Independent of SD libraries, I am interested in a replacement for HardwareSerial with the same API.
I have done enough code to know that I can produce a smaller library with all the functionality of HardwareSerial in 1.0 beta 4 and independently specify the size of every buffer at compile time. This is a transparent replacement.
I think I can make a version that is smaller than 1.0 beta 4 with run time sizes if the buffers are user defined static arrays.
I am working on a version that uses malloc/free and it look like it will be 200-500 flash bytes larger than 1.0 beta 4 if you are not using malloc/free for other purposes in your sketch.
I have made this library start in unbuffered mode. It starts with 0022 style output. It has just the three characters of hardware input buffering, the two level receive data register and the receive shift register. Overflow happens when the start bit for the fourth character is detected.
In this mode it is very small and works with most simple sketches that do limited input.
You can call a buffer allocation function to allocate rx and tx buffers and use interrupts. Calling this function causes malloc/free to be loaded.
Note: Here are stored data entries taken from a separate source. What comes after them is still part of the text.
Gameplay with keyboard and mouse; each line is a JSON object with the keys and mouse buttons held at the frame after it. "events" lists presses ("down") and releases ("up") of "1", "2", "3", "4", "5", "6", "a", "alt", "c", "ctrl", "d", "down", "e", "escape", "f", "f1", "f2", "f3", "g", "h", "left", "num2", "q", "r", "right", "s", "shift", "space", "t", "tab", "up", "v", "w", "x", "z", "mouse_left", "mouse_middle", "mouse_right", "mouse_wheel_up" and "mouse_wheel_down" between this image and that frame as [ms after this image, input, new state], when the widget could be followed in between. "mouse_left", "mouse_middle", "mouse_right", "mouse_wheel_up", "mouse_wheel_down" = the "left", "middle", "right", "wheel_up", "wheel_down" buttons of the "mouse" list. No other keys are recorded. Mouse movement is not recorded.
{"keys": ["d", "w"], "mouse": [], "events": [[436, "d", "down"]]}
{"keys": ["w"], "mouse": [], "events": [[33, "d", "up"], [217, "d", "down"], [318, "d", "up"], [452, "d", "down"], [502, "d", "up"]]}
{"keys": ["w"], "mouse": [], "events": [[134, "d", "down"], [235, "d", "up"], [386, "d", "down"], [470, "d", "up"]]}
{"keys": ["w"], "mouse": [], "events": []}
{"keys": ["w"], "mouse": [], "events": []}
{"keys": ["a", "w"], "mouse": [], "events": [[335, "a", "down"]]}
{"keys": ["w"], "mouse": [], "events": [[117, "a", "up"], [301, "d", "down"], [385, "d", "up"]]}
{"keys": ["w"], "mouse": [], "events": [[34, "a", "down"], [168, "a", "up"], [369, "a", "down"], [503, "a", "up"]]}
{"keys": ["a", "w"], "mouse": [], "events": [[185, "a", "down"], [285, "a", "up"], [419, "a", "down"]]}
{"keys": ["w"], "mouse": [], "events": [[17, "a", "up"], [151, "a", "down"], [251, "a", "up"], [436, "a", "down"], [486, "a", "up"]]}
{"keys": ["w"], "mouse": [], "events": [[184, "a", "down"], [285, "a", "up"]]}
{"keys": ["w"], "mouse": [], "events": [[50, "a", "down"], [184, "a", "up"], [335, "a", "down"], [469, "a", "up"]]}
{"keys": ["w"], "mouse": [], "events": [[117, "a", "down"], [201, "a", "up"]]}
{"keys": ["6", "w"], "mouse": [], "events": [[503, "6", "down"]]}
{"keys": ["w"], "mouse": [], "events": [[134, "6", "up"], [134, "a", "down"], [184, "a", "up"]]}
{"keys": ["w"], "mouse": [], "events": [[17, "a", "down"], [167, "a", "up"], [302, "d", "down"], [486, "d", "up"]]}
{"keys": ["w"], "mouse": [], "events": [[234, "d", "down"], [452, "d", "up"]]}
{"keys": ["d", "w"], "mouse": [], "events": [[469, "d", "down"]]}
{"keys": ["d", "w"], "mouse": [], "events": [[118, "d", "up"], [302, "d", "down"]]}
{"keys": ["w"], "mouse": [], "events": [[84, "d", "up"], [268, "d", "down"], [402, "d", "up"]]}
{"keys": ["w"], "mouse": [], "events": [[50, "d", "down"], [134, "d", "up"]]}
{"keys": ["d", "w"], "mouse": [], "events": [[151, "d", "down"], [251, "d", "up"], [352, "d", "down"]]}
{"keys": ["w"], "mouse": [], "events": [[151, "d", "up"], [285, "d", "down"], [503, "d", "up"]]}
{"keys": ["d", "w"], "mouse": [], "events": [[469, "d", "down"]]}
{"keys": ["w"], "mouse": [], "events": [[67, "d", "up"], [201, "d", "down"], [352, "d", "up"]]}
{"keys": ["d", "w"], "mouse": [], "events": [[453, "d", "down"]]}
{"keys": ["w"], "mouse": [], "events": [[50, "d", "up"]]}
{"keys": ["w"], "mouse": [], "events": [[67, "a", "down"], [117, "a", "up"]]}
It looks like the total flash size will then be 200-500 bytes larger than 1.0 beta 4.
My SdFat library does not use malloc/free.
I really don't like using the heap in embedded systems except at system start-up.
I worked with critical systems where programming standards forbid using the heap after system start-up.
The Joint Strike Fighter standard is typical
http://www2.research.att.com/~bs/JSF-AV-rules.pdf.
Fragmentation of the heap can cause a stack overflow crash with lots of free memory in small chunks in the heap.